Bring more pleasure into your life.
Pleasure doesn’t necessarily have to be huge elaborate plans or gifts towards yourself, although, if that is something that resonates with you, enjoy. The type of pleasure I’m talking about is those moments throughout the day where we are simply enjoying the experience of life. Start to take note of the moments when you are feeling your absolute best, when you feel calm and at peace, have been smiling or laughing so hard that your cheeks hurt, or when your heart just feels full, and work towards creating more of those moments. Can you create a special place in your home that lights you up every time you are in it or walk by it? Begin by taking a look at all of the things that you are doing on a daily basis such as brushing your teeth, washing your face and showering, having a cup of coffee, eating, or interactions with people. Is there a way that you could enhance the experience or bring more intention and awareness to these actions?

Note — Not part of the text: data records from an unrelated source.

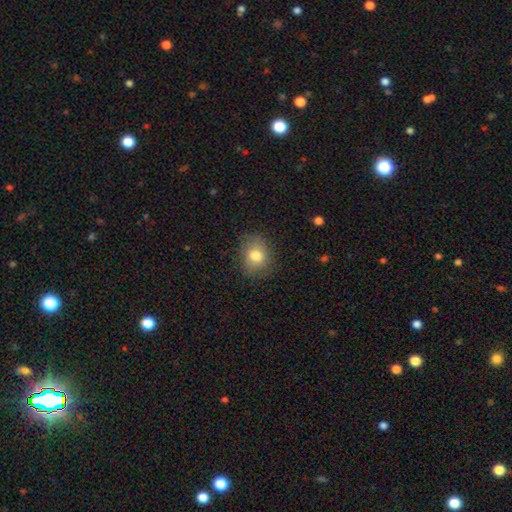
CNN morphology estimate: Q: Smooth or featured?
A: smooth (77%); runner-up: featured or disk (13%)
Q: How rounded?
A: round (50%); runner-up: in between (49%)
Q: Merging?
A: none (77%); runner-up: minor disturbance (17%)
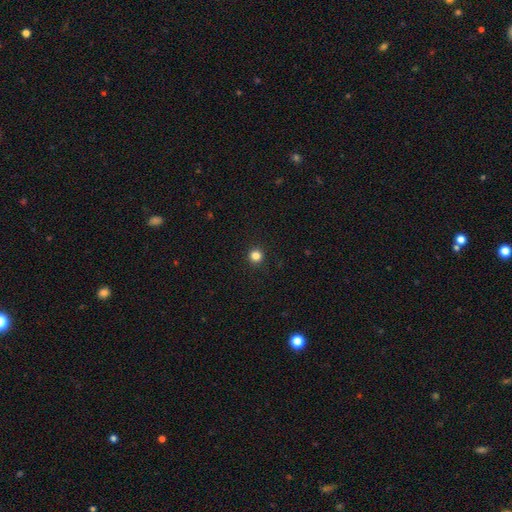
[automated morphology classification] A smooth galaxy with no disk features (83%) that is round (96%).

Vote fractions:
- Smooth or featured? smooth: 83% / star or artifact: 13% / featured or disk: 4%
- How rounded? round: 96% / in between: 3% / cigar-shaped: 1%
- Merging? none: 93% / minor disturbance: 4% / major disturbance: 2% / merger: 1%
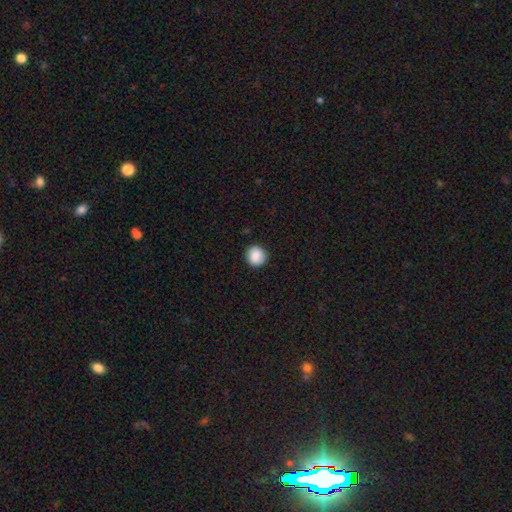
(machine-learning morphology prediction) Smooth or featured?
  - smooth: 88% *
  - star or artifact: 8%
  - featured or disk: 4%
How rounded?
  - round: 91% *
  - in between: 8%
  - cigar-shaped: 1%
Merging?
  - none: 89% *
  - minor disturbance: 8%
  - major disturbance: 2%
  - merger: 1%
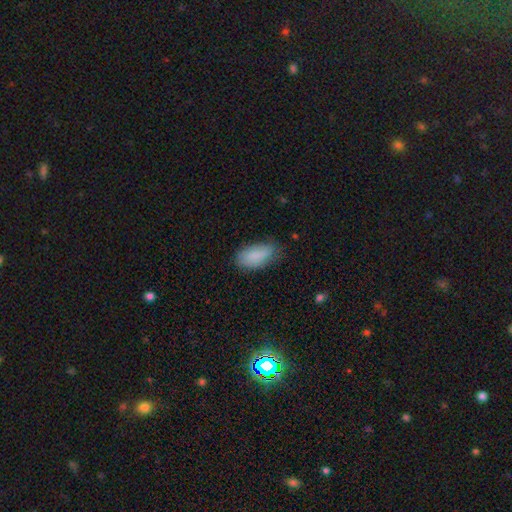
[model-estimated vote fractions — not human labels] Smooth or featured? Predicted: smooth (p=0.85). How rounded? Predicted: in between (p=0.91). Merging? Predicted: none (p=0.66).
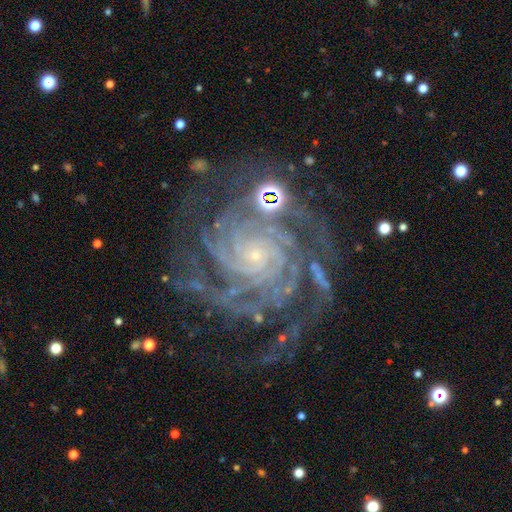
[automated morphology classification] featured or disk 92%, star or artifact 6%, smooth 3%. Down the decision tree: edge-on disk — no (98%); bar — no (74%); spiral arms — yes (99%); spiral arm count — 4 (30%); spiral winding — tight (80%); bulge size — small (88%); merging — none (67%).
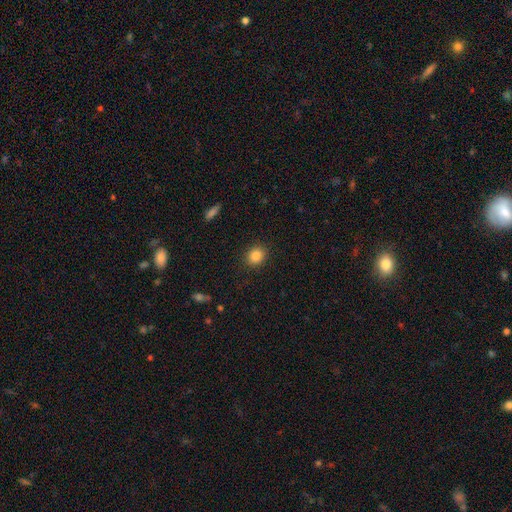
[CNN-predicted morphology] Q: Smooth or featured?
A: smooth (86%); runner-up: star or artifact (10%)
Q: How rounded?
A: round (69%); runner-up: in between (30%)
Q: Merging?
A: none (89%); runner-up: minor disturbance (7%)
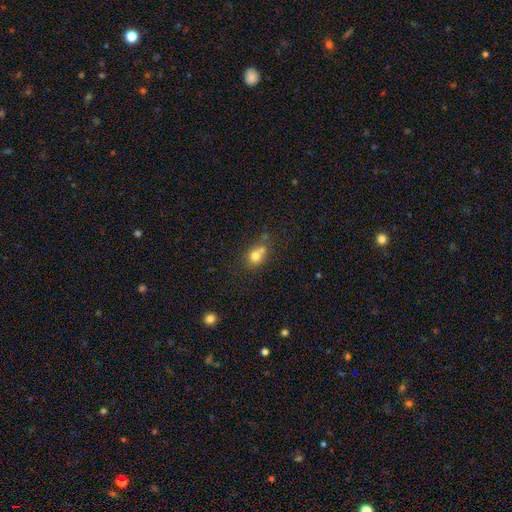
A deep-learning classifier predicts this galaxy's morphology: Overall: smooth (74%). How rounded: round (70%). Merging: merger (44%; none 41%).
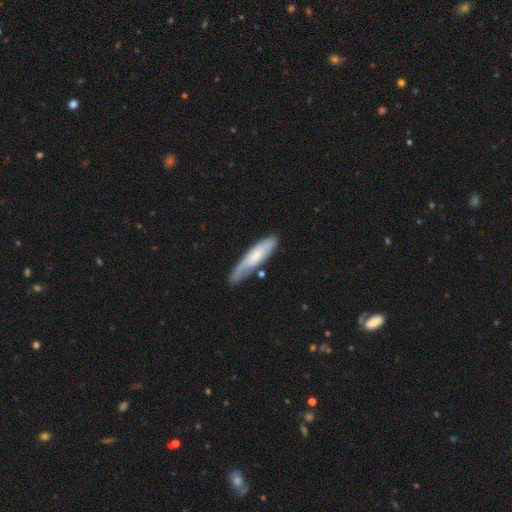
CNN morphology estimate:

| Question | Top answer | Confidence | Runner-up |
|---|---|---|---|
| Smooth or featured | smooth | 55% | featured or disk (40%) |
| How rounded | cigar-shaped | 70% | in between (29%) |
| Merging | none | 60% | minor disturbance (27%) |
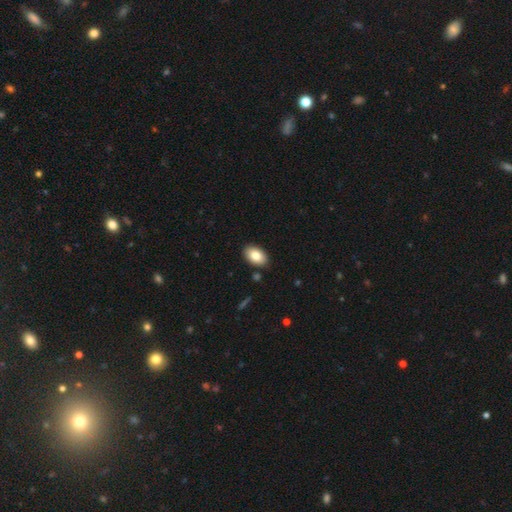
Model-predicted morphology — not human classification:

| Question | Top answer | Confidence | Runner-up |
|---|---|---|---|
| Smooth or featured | smooth | 84% | featured or disk (10%) |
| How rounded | in between | 92% | round (7%) |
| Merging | none | 88% | minor disturbance (8%) |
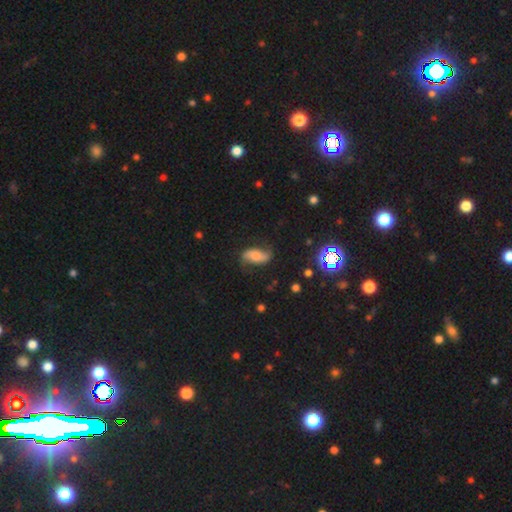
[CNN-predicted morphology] Overall: featured or disk (48%; smooth 41%). Merging: none (67%).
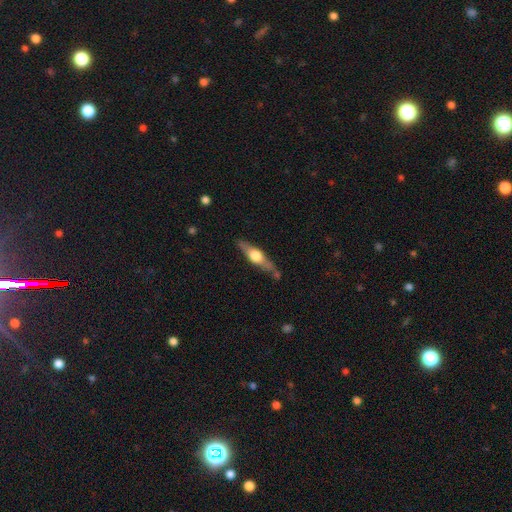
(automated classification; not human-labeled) Morphology: type=featured or disk (63%); edge-on=yes (94%); edge-on bulge=rounded (92%); merging=none (75%).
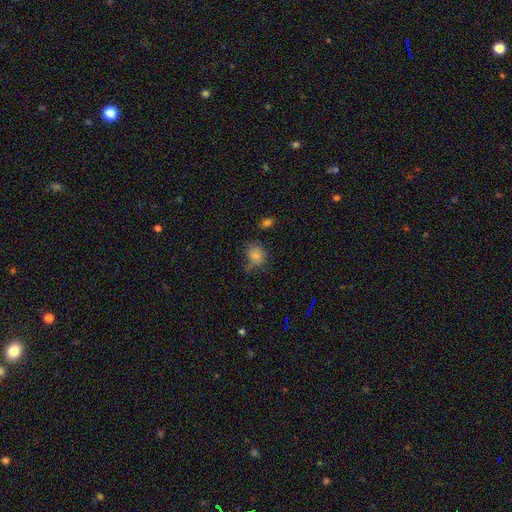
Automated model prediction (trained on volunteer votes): This is likely a smooth galaxy (74%). How rounded: possibly round (51%). Merging: possibly none (53%).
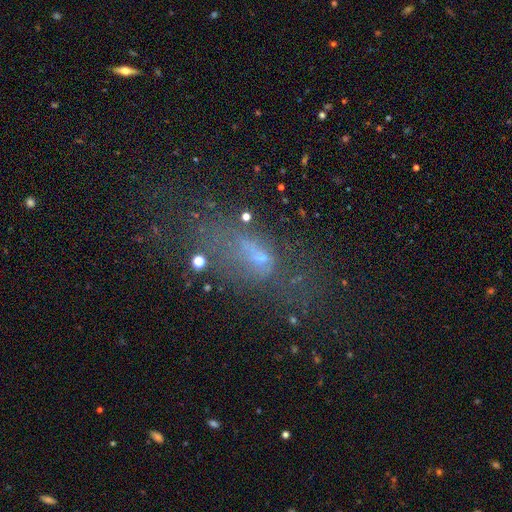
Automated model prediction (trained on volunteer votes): Overall: smooth (37%; featured or disk 34%). Merging: none (41%; major disturbance 30%).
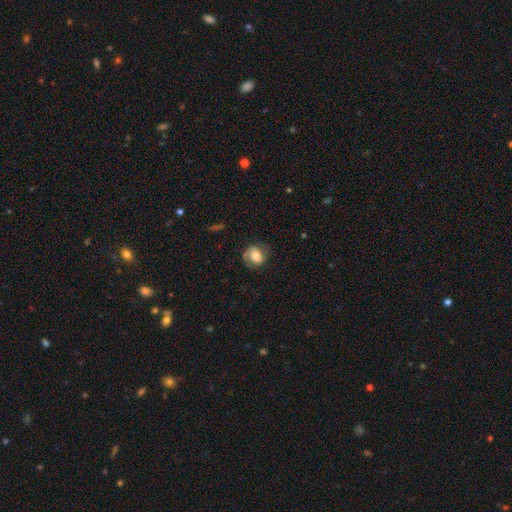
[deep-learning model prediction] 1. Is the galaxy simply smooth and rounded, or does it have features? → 61% smooth, 31% featured or disk, 8% star or artifact.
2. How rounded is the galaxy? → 62% round, 37% in between, 1% cigar-shaped.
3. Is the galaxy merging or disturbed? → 60% none, 26% minor disturbance, 13% major disturbance, 1% merger.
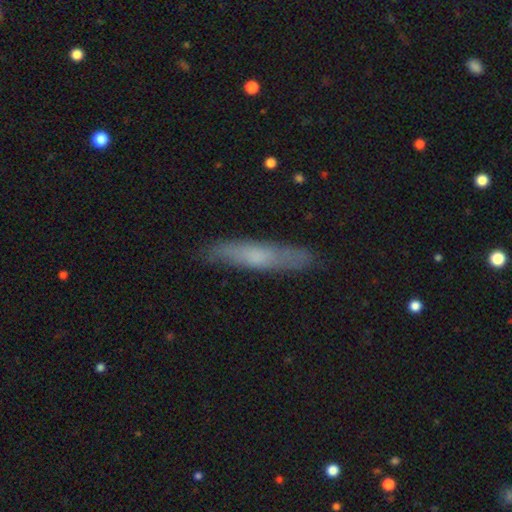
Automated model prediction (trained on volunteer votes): Smooth or featured: smooth — 59% (featured or disk — 34%)
How rounded: cigar-shaped — 87% (in between — 12%)
Merging: none — 82% (minor disturbance — 13%)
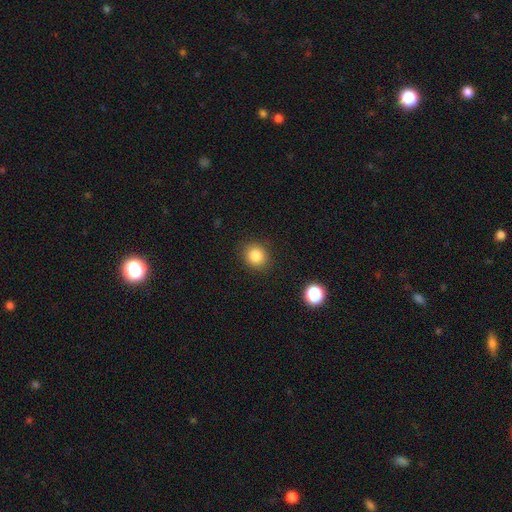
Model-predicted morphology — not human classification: A smooth galaxy with no disk features (84%) that is round (81%). Merging: none (88%).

For example, washing your face before bed. Instead of just going through the motions, bring the intention of cleaning your face as an act of self-care. Notice the temperature of the water, the feeling of your face wash in your hands as you lather it up and apply it to your face. As you are applying it, gently massage it on to your skin and give any areas holding tension a little extra focus. Take note of any smell. Can you start to feel how fresh your skin feels? Do you feel a sense of accomplishment? It’s a totally different experience when you start to slow it down.